— Task description —
In full and without change, return each entry.

+---+

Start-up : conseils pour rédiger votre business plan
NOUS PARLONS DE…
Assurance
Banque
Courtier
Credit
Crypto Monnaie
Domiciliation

+---+

— Answer area —
Start-up : conseils pour rédiger votre business plan
NOUS PARLONS DE…
Assurance
Banque
Courtier
Credit
Crypto Monnaie
Domiciliation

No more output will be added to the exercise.